Lise Pedersen In an exclusive interview with Variety after picking up the top industry prize at Swiss documentary festival Visions du Réel, Franco-Iranian director Mehran Tamadon outlined the intention of his upcoming feature documentary “The Last Days of the Hospital.” Set against the backdrop of France’s public health crisis and shortage of personnel, the film will show patients from a psychiatric hospital on the outskirts of Paris taking charge of their own ward.

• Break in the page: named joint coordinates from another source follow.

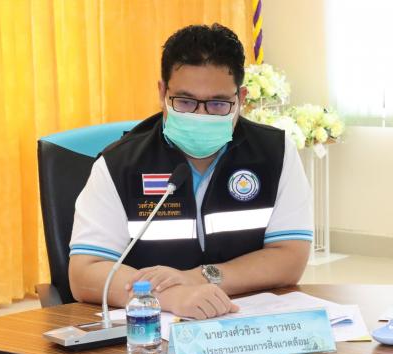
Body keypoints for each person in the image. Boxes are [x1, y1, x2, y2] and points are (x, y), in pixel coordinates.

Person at [69, 23, 313, 320]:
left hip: (247, 324)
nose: (201, 115)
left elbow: (290, 257)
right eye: (185, 102)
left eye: (218, 104)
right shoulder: (119, 165)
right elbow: (85, 272)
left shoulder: (275, 153)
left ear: (241, 98)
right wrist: (169, 296)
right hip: (150, 331)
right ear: (162, 92)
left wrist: (199, 278)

Tamadon has been running film workshops with the patients at the hospital for the past eight years, and decided it was time to make a film to denounce what he describes as “the ultra-liberal policy which plans the death of the public hospital.” “French public hospitals are not doing well, nurses and caregivers are leaving because they are mistreated and poorly paid.
That’s how I got the idea for this film: if there’s no one left, well, the patients can take over the ward,” he said. The film uses the same cinematographic devices as his previous works where he reverses the balance of power in order to shift reality.
In his debut feature “Bassidji,” Tamadon tried to forge a link with the militiamen of the Iranian regime, while affirming his identity as an Iranian atheist, an approach which he resumed in “Iranian,” before his 2023 diptych “Where God Is Not” and “My Worst Enemy,” where he gave voice to former Iranian political prisoners. “What I try to do in my films is shift reality.